Mitochondrial DNA is prone to mutation by its own reactive oxygen species.
The reason mitochondrial DNA is prone to mutation is reactive oxygen species.
It is believed that mitochondrial DNA is more susceptible to the effects of reactive oxygen species than nuclear DNA.
This is because mitochondria produce reactive oxygen species themselves.
While reactive oxygen species (ROS) play a role in immune function and infection defense, an excess of ROS is believed to lead to aging and cancer.
Mitochondria make energy from oxygen.
However, a byproduct of this process is the production of reactive oxygen species.
Reactive oxygen species damage DNA, causing base substitutions, leading to mutations.
Base substitution is one of the causes of mutation
Base substitution is a phenomenon in which one or more parts of DNA are changed.
DNA was a substance consisting of four bases randomly arranged and connected, right?
For example, suppose the line is (A)(C)(C)(G)(G)(G).
If one base substitution were to occur, it would be (T)(C)(C)(G)(G)(G), with the first letter (A) and (T) interchanged.
When base substitutions occur, DNA, the blueprint for proteins, is altered, potentially causing adverse effects on the body.
This is because in some cases, when the blueprint changes, different proteins are produced or no proteins are produced.
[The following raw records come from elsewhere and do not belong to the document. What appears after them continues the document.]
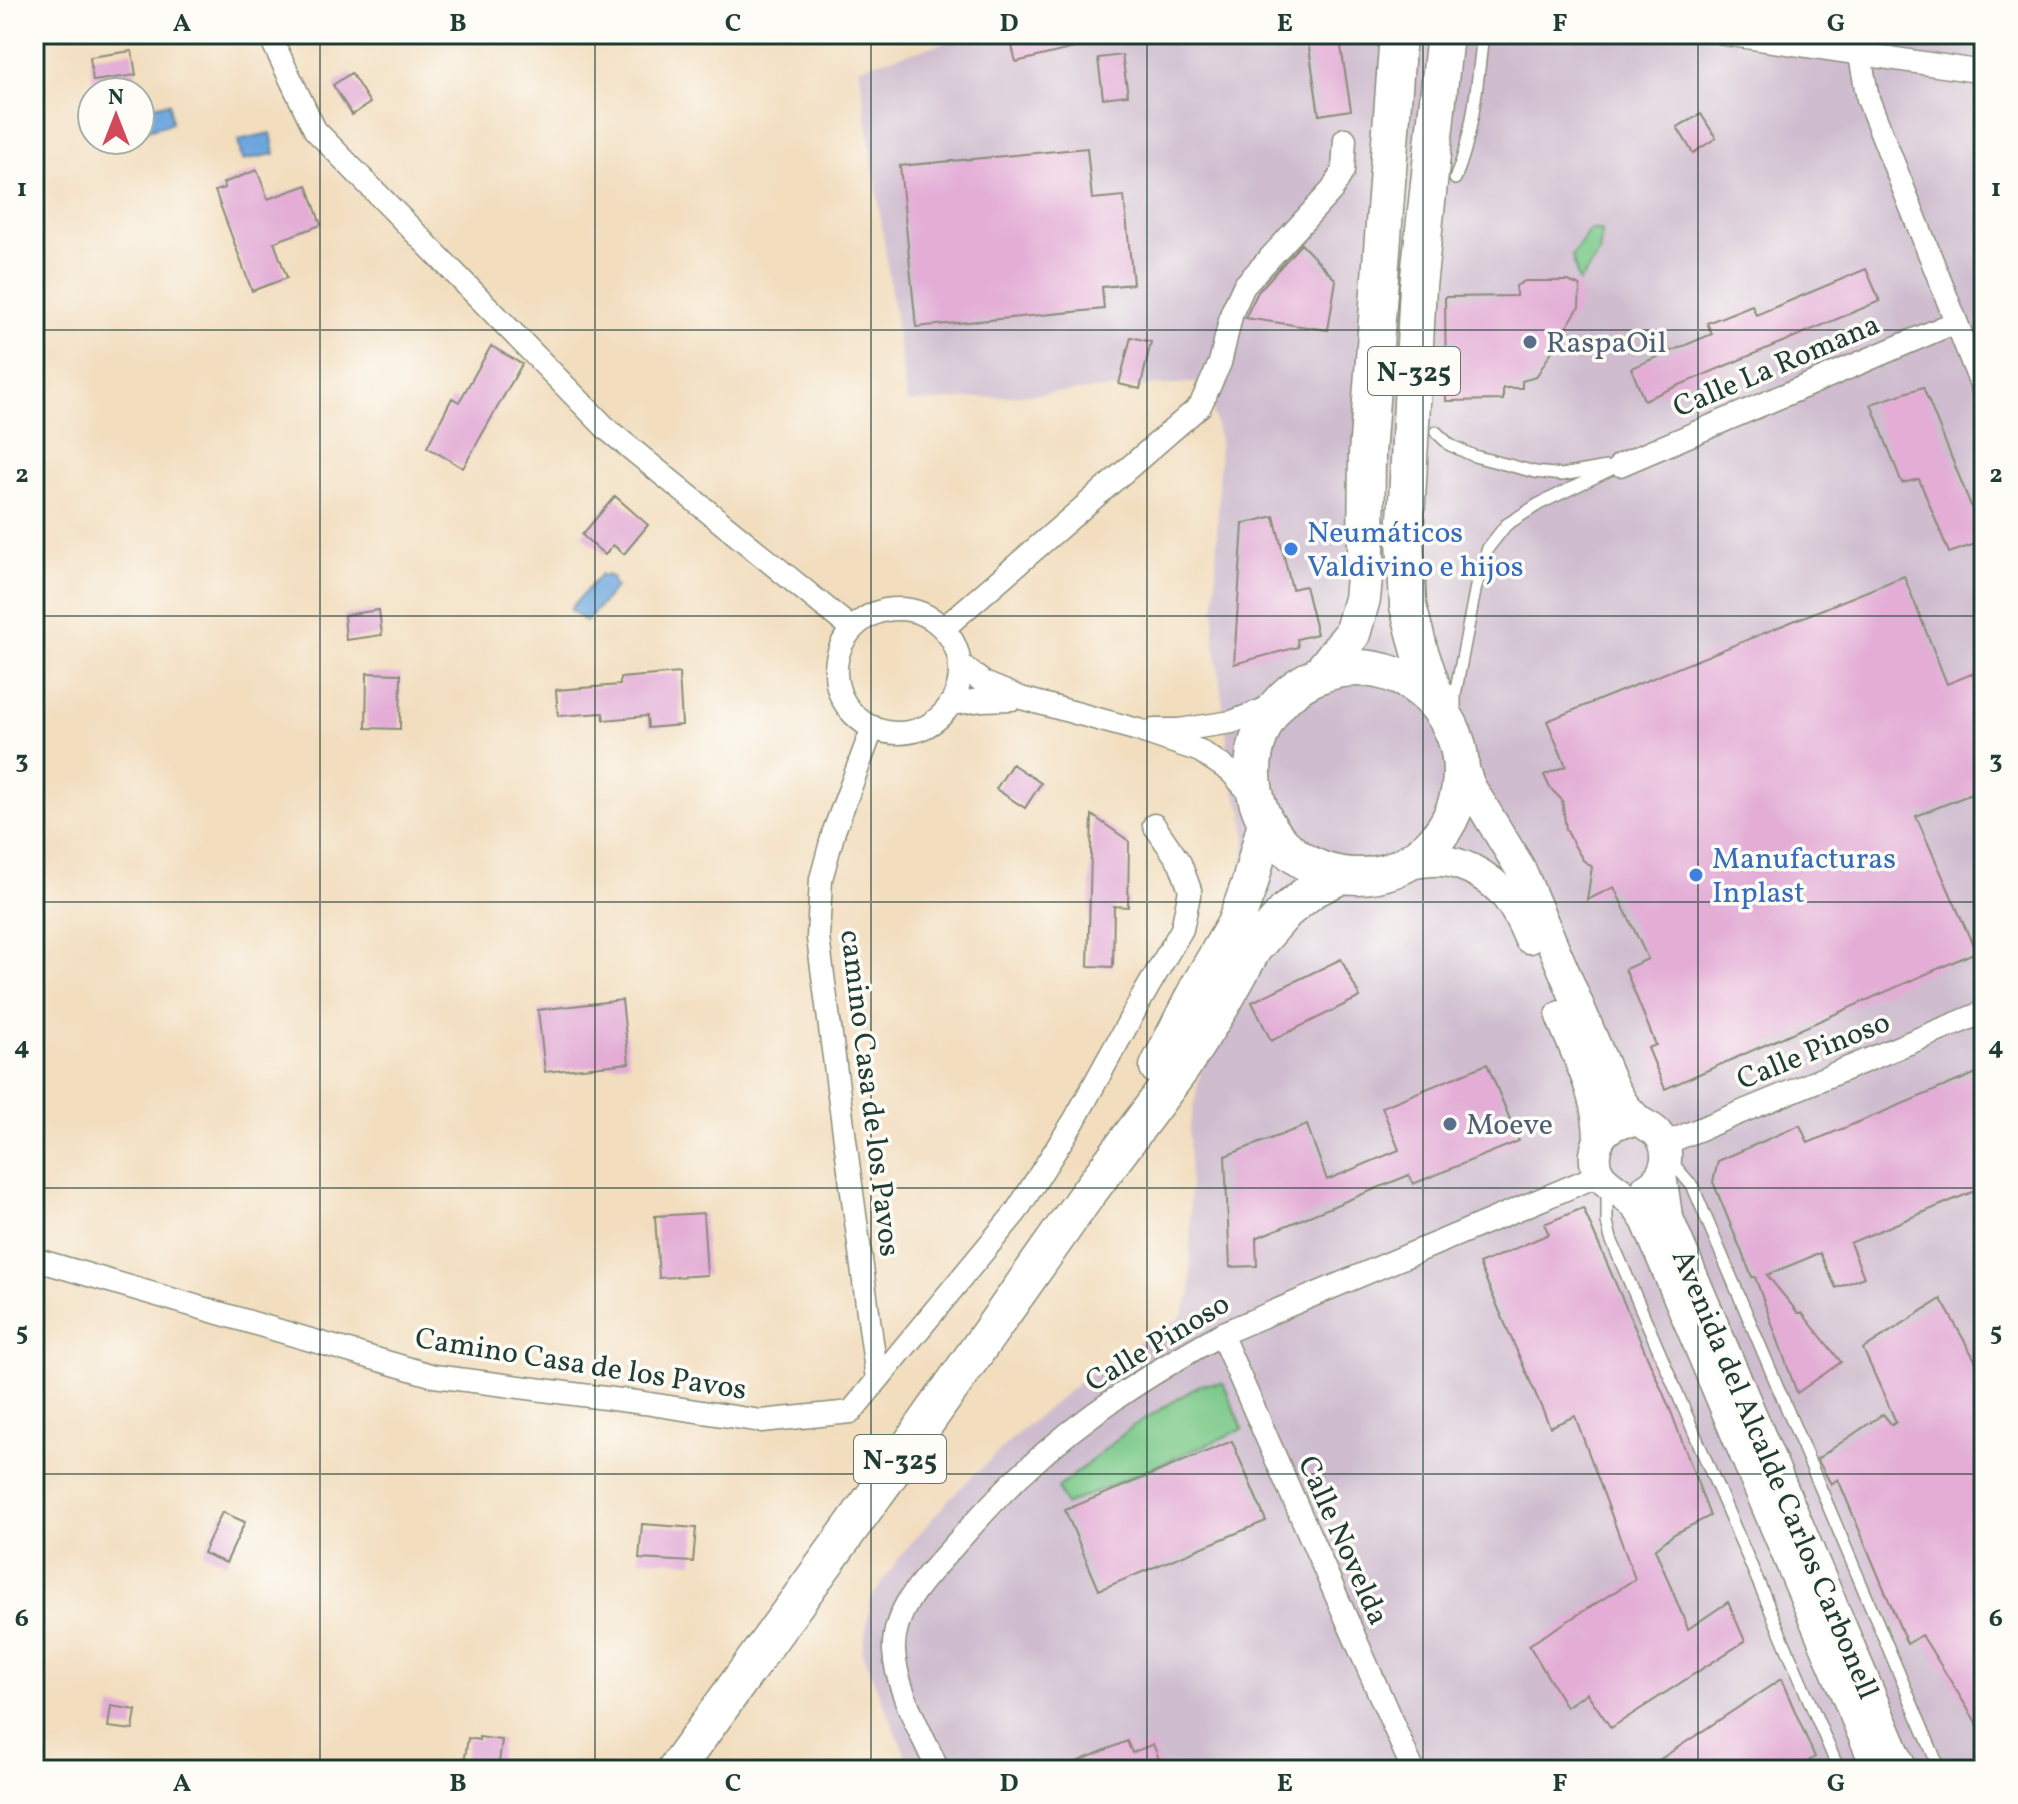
<svg xmlns="http://www.w3.org/2000/svg" width="2018" height="1804" font-family="Vollkorn,serif">
  <style>
    .industrial { fill: #cfbdcf }
    .green { fill: #7bc989; stroke: #4d835e; stroke-width: 2 }
    .water { fill: #6da6dd; stroke: #467288; stroke-width: 2 }
    .building { fill: #e3add6 }
    .lines { fill: none; stroke-linecap: round; stroke-linejoin: round }
    .service-casing { stroke: #888d79; stroke-width: 14 }
    .minor-casing { stroke: #888d79; stroke-width: 25 }
    .secondary-casing { stroke: #888d79; stroke-width: 33 }
    .trunk-casing { stroke: #888d79; stroke-width: 39 }
    .service { stroke: #fff; stroke-width: 11 }
    .minor { stroke: #fff; stroke-width: 22 }
    .secondary { stroke: #fff; stroke-width: 30 }
    .trunk { stroke: #fff; stroke-width: 36 }
    .grid { fill: none; stroke: #1f3d34; stroke-width: 2; stroke-opacity: 0.55 }
    .service-dot { fill: #5c6f8a; stroke: #fdfcf7; stroke-width: 3 }
    .shop-dot { fill: #3f7fe0; stroke: #fdfcf7; stroke-width: 3 }
    .labels { text-anchor: middle; stroke-width: 7; stroke-linejoin: round; paint-order: stroke }
    .shield { fill: #fdfcf7; stroke: #62766e; stroke-width: 2 }
    .shield-label { font-size: 28px; font-weight: bold; fill: #1f3d34 }
    .service-label { font-size: 30px; fill: #4e5e75; stroke: #fdfcf7; text-anchor: start }
    .street-label { font-size: 30px; fill: #1f3d34; stroke: #fdfcf7 }
    .shop-label { font-size: 30px; fill: #366cbe; stroke: #fdfcf7; text-anchor: start }
    .neatline { fill: none; stroke: #1f3d34; stroke-width: 3 }
    .grid-label { font-size: 26px; text-anchor: middle; font-weight: bold; fill: #1f3d34 }
  </style>
  <rect width="100%" height="100%" fill="#fdfcf7"/>
  <filter id="ink" filterUnits="userSpaceOnUse"><feTurbulence type="fractalNoise" baseFrequency=".0125" numOctaves="2"/><feDisplacementMap in="SourceGraphic" scale="16" xChannelSelector="R" yChannelSelector="G"/><feConvolveMatrix kernelMatrix="1 2 1 2 8 2 1 2 1" color-interpolation-filters="sRGB"/></filter>
  <filter id="wash" filterUnits="userSpaceOnUse"><feTurbulence type="fractalNoise" baseFrequency=".006" numOctaves="4" result="noise"/><feDisplacementMap in="SourceGraphic" scale="32" xChannelSelector="R" yChannelSelector="G"/><feGaussianBlur stdDeviation="1.8" result="paint"/><feColorMatrix in="noise" values="0 0 0 0 0 0 0 0 0 0 0 0 0 0 0 0 0 1.4 0 .05"/><feComposite in="paint" operator="in"/></filter>
  <g filter="url(#wash)">
    <rect width="100%" height="100%" fill="#f2ddbe"/>
    <path class="industrial" d="M 976,34 L 1984,34 L 1984,1770 L 912,1770 L 862,1653 L 871,1599 L 901,1555 L 952,1496 L 1017,1434 L 1085,1377 L 1147,1337 L 1180,1318 L 1191,1294 L 1189,1129 L 1246,842 L 1243,812 L 1233,788 L 1214,635 L 1220,441 L 1206,382 L 907,403 L 859,67 Z"/>
    <path class="green" d="M 1589,230 L 1602,230 L 1599,254 L 1579,282 L 1572,256 Z
      M 1223,1383 L 1243,1429 L 1065,1505 L 1058,1488 L 1133,1426 L 1202,1384 Z"/>
    <path class="water" d="M 169,103 L 172,123 L 140,132 L 140,108 Z
      M 271,133 L 275,154 L 242,160 L 238,140 Z
      M 601,574 L 604,577 L 607,575 L 613,578 L 613,584 L 616,587 L 586,622 L 570,609 Z"/>
    <g id="blocks">
      <path class="building" d="M 1027,34 L 1094,34 L 1095,43 L 1016,62 L 1010,38 Z
        M 1307,34 L 1339,34 L 1351,110 L 1319,115 Z
        M 132,51 L 136,75 L 93,81 L 90,57 Z
        M 1122,55 L 1128,95 L 1103,98 L 1098,58 Z
        M 351,73 L 370,103 L 352,115 L 333,85 Z
        M 1701,114 L 1716,138 L 1693,153 L 1677,127 Z
        M 1087,148 L 1092,199 L 1124,196 L 1133,284 L 1102,287 L 1104,309 L 916,327 L 900,166 Z
        M 257,170 L 268,199 L 307,185 L 321,225 L 274,242 L 287,278 L 252,291 L 215,191 L 225,188 L 223,183 Z
        M 1301,244 L 1336,280 L 1328,330 L 1245,318 L 1258,292 Z
        M 1866,269 L 1880,301 L 1644,400 L 1631,368 L 1712,334 L 1707,323 L 1752,305 L 1756,315 Z
        M 1525,281 L 1568,281 L 1580,286 L 1579,307 L 1536,377 L 1522,381 L 1522,388 L 1503,388 L 1503,400 L 1446,401 L 1445,297 L 1516,296 L 1516,286 Z
        M 1131,337 L 1151,342 L 1140,389 L 1119,384 Z
        M 491,346 L 522,364 L 463,468 L 427,447 L 452,398 L 459,402 Z
        M 1923,387 L 1984,538 L 1984,541 L 1949,553 L 1919,479 L 1902,483 L 1871,404 Z
        M 615,496 L 648,525 L 624,554 L 613,545 L 605,555 L 582,535 Z
        M 1274,516 L 1292,589 L 1305,586 L 1317,634 L 1297,639 L 1298,647 L 1234,664 L 1243,524 Z
        M 1904,576 L 1947,684 L 1984,669 L 1984,789 L 1916,816 L 1976,952 L 1665,1089 L 1648,1048 L 1656,1045 L 1625,969 L 1648,959 L 1614,887 L 1587,900 L 1592,867 L 1583,860 L 1574,845 L 1566,829 L 1562,800 L 1550,788 L 1544,775 L 1566,766 L 1547,721 Z
        M 379,610 L 382,635 L 346,640 L 344,615 Z
        M 367,673 L 401,674 L 400,729 L 366,728 Z
        M 679,673 L 682,725 L 648,728 L 647,716 L 604,720 L 603,713 L 558,716 L 556,690 L 620,685 L 620,678 Z
        M 1012,764 L 1041,783 L 1025,808 L 996,789 Z
        M 1092,815 L 1129,841 L 1128,907 L 1114,906 L 1113,967 L 1088,966 Z
        M 1341,959 L 1360,997 L 1271,1041 L 1252,1002 Z
        M 622,1000 L 629,1063 L 545,1072 L 538,1010 Z
        M 1487,1064 L 1519,1141 L 1413,1184 L 1409,1175 L 1256,1238 L 1257,1266 L 1230,1267 L 1225,1156 L 1307,1125 L 1327,1180 L 1399,1150 L 1382,1107 Z
        M 1984,1070 L 1984,1187 L 1850,1243 L 1864,1277 L 1836,1288 L 1820,1253 L 1767,1275 L 1798,1313 L 1802,1313 L 1841,1362 L 1797,1393 L 1755,1277 L 1752,1277 L 1713,1182 L 1718,1161 L 1800,1125 L 1808,1143 Z
        M 1583,1208 L 1670,1409 L 1710,1516 L 1674,1534 L 1655,1549 L 1688,1629 L 1728,1602 L 1745,1641 L 1611,1728 L 1587,1693 L 1566,1707 L 1529,1645 L 1635,1579 L 1575,1416 L 1550,1427 L 1479,1264 L 1549,1234 L 1544,1224 Z
        M 703,1213 L 707,1275 L 659,1278 L 655,1216 Z
        M 1941,1299 L 1984,1376 L 1984,1735 L 1922,1635 L 1907,1644 L 1838,1479 L 1831,1484 L 1817,1459 L 1883,1414 L 1892,1425 L 1896,1422 L 1863,1349 Z
        M 1232,1441 L 1266,1521 L 1099,1590 L 1065,1510 Z
        M 222,1512 L 245,1522 L 226,1563 L 203,1553 Z
        M 642,1524 L 696,1528 L 693,1562 L 639,1559 Z
        M 1781,1679 L 1815,1757 L 1795,1770 L 1644,1770 Z
        M 111,1706 L 136,1710 L 133,1730 L 108,1727 Z
        M 479,1737 L 502,1740 L 498,1770 L 463,1770 L 468,1738 L 479,1740 Z
        M 1127,1741 L 1132,1753 L 1153,1744 L 1163,1770 L 1057,1770 Z"/>
    </g>
  </g>
  <g filter="url(#ink)">
    <use href="#blocks" fill-opacity="0" stroke="#888d79" stroke-width="2"/>
    <g class="lines">
      <g class="service-casing">
        <path id="service" d="M 1455,179 C 1474,133 1477,83 1483,34
          M 1436,432 L 1450,445 L 1474,456 L 1535,472 L 1562,475 L 1607,467
          M 1459,742 L 1455,717 L 1455,695 L 1476,586 L 1488,548 L 1506,525 L 1539,504 L 1620,465
          M 1671,1161 L 1693,1187 L 1940,1770
          M 1607,1190 L 1607,1222 L 1611,1239 L 1839,1770"/>
      </g>
      <g class="minor-casing">
        <path id="minor" d="M 269,34 L 315,130 L 608,430 L 852,629
          M 1725,34 L 1984,72
          M 1856,34 L 1868,99 L 1984,392
          M 1620,465 L 1956,322
          M836 671a62 62 0 1 1 124 0a62 62 0 1 1-124 0Z
          M 944,628 L 1200,406 L 1220,363 L 1232,312 L 1244,286 L 1332,190 L 1343,171 L 1345,139
          M 960,664 L 984,683 L 1021,698 L 1138,730 L 1200,751 L 1230,771 L 1256,800
          M 950,704 L 982,700 L 1012,699
          M 873,727 L 834,831 L 821,879 L 818,938 L 877,1379
          M 1154,730 L 1179,730 L 1232,722 L 1273,706
          M 1664,1144 L 1984,1012
          M 34,1259 L 434,1376 L 644,1403 L 761,1421 L 851,1412 L 1016,1212 L 1074,1121 L 1143,996 L 1182,929 L 1190,890 L 1180,863 L 1154,825
          M 1221,1334 L 1413,1770
          M 938,1770 C 922,1734 896,1690 894,1651 C 892,1609 926,1577 952,1548 C 976,1521 1000,1493 1027,1469 C 1084,1415 1153,1372 1221,1334 L 1599,1175"/>
      </g>
      <g class="secondary-casing">
        <path id="secondary" d="M 1461,762 L 1470,786 L 1520,868 L 1614,1089 C 1619,1096 1622,1104 1628,1110 C 1633,1115 1637,1120 1642,1123 C 1648,1127 1653,1128 1658,1134 C 1673,1152 1666,1177 1647,1188
          M 1404,865 C 1416,863 1429,860 1441,861 C 1452,861 1461,865 1471,869 C 1504,886 1515,905 1529,938
          M 1561,1016 C 1577,1056 1599,1095 1599,1139
          M 1640,1122 C 1627,1120 1615,1122 1605,1132 C 1599,1138 1596,1145 1595,1154 C 1592,1183 1620,1187 1635,1205 C 1639,1209 1642,1215 1646,1220 L 1878,1770
          M 1661,1175 L 1667,1216 L 1902,1770"/>
      </g>
      <g class="trunk-casing">
        <path id="trunk" d="M1253 772a104 104 0 1 1 208 0a104 104 0 1 1-208 0Z
          M 1319,675 L 1352,634 L 1362,599 L 1366,556 L 1367,454 L 1398,34
          M 1438,704 L 1420,652 L 1408,606 L 1405,539 L 1418,286 L 1445,34
          M 1158,1067 L 1199,986 L 1235,924 L 1250,883 L 1266,822
          M 675,1770 L 884,1482 L 1086,1196 L 1181,1069 L 1223,1003 L 1253,949 L 1286,911 L 1312,890 L 1342,875"/>
      </g>
      <use href="#service" class="service"/>
      <use href="#minor" class="minor"/>
      <use href="#secondary" class="secondary"/>
      <use href="#trunk" class="trunk"/>
    </g>
  </g>
  <path class="grid" d="M 320,34 L 320,1770M 595,34 L 595,1770M 871,34 L 871,1770M 1147,34 L 1147,1770M 1423,34 L 1423,1770M 1698,34 L 1698,1770M 34,330 L 1984,330M 34,616 L 1984,616M 34,902 L 1984,902M 34,1188 L 1984,1188M 34,1474 L 1984,1474"/>
  <g class="service-dot">
    <circle cx="1530" cy="342" r="8"/>
    <circle cx="1450" cy="1124" r="8"/>
  </g>
  <g class="shop-dot">
    <circle cx="1291" cy="549" r="8"/>
    <circle cx="1696" cy="875" r="8"/>
  </g>
  <g class="labels">
    <g class="shield">
      <rect x="1368" y="347" width="92" height="48" rx="6"/>
      <rect x="854" y="1435" width="92" height="48" rx="6"/>
    </g>
    <g class="shield-label">
      <text x="1414" y="381">N-325</text>
      <text x="900" y="1469">N-325</text>
    </g>
    <g class="service-label">
      <text x="1546" y="352">RaspaOil</text>
      <text x="1466" y="1134">Moeve</text>
    </g>
    <g class="street-label">
      <text transform="translate(1776 365) rotate(-23)" y="10">Calle La Romana</text>
      <text transform="translate(1813 1050) rotate(-22)" y="10">Calle Pinoso</text>
      <text transform="translate(871 1093) rotate(83)" y="10">camino Casa de los Pavos</text>
      <text transform="translate(1157 1342) rotate(-31)" y="10">Calle Pinoso</text>
      <text transform="translate(581 1363) rotate(9)" y="10">Camino Casa de los Pavos</text>
      <text transform="translate(1776 1474) rotate(67)" y="10">Avenida del Alcalde Carlos Carbonell</text>
      <text transform="translate(1344 1540) rotate(66)" y="10">Calle Novelda</text>
    </g>
    <g class="shop-label">
      <text x="1307" y="542">Neumáticos<tspan x="1307" dy="34">Valdivino e hijos</tspan></text>
      <text x="1712" y="868">Manufacturas<tspan x="1712" dy="34">Inplast</tspan></text>
    </g>
  </g>
  <rect width="2018" height="1804" fill="none" stroke="#fdfcf7" stroke-width="88"/>
  <g transform="translate(116 116)"><circle r="38" fill="#fdfcf7" stroke="#a4b0a9" stroke-width="2"/>
  <path d="M0-6L14 30L0 20L-14 30Z" fill="#d1495b"/>
  <text y="-12" font-size="22" font-weight="bold" text-anchor="middle" fill="#1f3d34">N</text>
  </g>
  <rect x="44" y="44" width="1930" height="1716" class="neatline"/>
  <g class="grid-label">
    <text x="182" y="31">A</text>
    <text x="458" y="31">B</text>
    <text x="733" y="31">C</text>
    <text x="1009" y="31">D</text>
    <text x="1285" y="31">E</text>
    <text x="1560" y="31">F</text>
    <text x="1836" y="31">G</text>
    <text x="22" y="196">1</text>
    <text x="1996" y="196">1</text>
    <text x="22" y="482">2</text>
    <text x="1996" y="482">2</text>
    <text x="22" y="768">3</text>
    <text x="1996" y="768">3</text>
    <text x="22" y="1054">4</text>
    <text x="1996" y="1054">4</text>
    <text x="22" y="1340">5</text>
    <text x="1996" y="1340">5</text>
    <text x="22" y="1626">6</text>
    <text x="1996" y="1626">6</text>
    <text x="182" y="1791">A</text>
    <text x="458" y="1791">B</text>
    <text x="733" y="1791">C</text>
    <text x="1009" y="1791">D</text>
    <text x="1285" y="1791">E</text>
    <text x="1560" y="1791">F</text>
    <text x="1836" y="1791">G</text>
  </g>
</svg>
As an example of an adverse effect, mutations in mitochondrial DNA can cause "mitochondrial disease," which can lead to skeletal muscle and brain damage.
Furthermore, it is believed to be closely related to the development of diabetes and the severity of cancer.
...mutations that allowed us to evolve.
Do you have a bad impression of mutation because it messes up the protein blueprint?
But it is not all bad.
Because if it works in the right direction, it will help the survival of the species as evolution.
For example, it was said that humans and chimpanzees have the same ancestors, right?
It is believed that mutations occurred in response to changes in the environment, leading to the divergence of humans and chimpanzees.
7. Different usage methods
Nuclear DNA is
Looking at how much difference there is in the DNA of humans and chimpanzees,
- prenatal diagnosis
- paternity test
- PCR test
- Forensics of Crime
- gene therapy
The product will be used for the following purposes
In addition, it is used for aging research.
It has been suggested that mutations in mitochondrial DNA can lead to aging if mitochondrial function is impaired.
Mitochondrial dysfunction directly leads to a decrease in body energy,
- Lower physical activity.
- Decreased internal organ function
- The body is less likely to produce enzymes.
and other characteristics of aging will appear on the surface.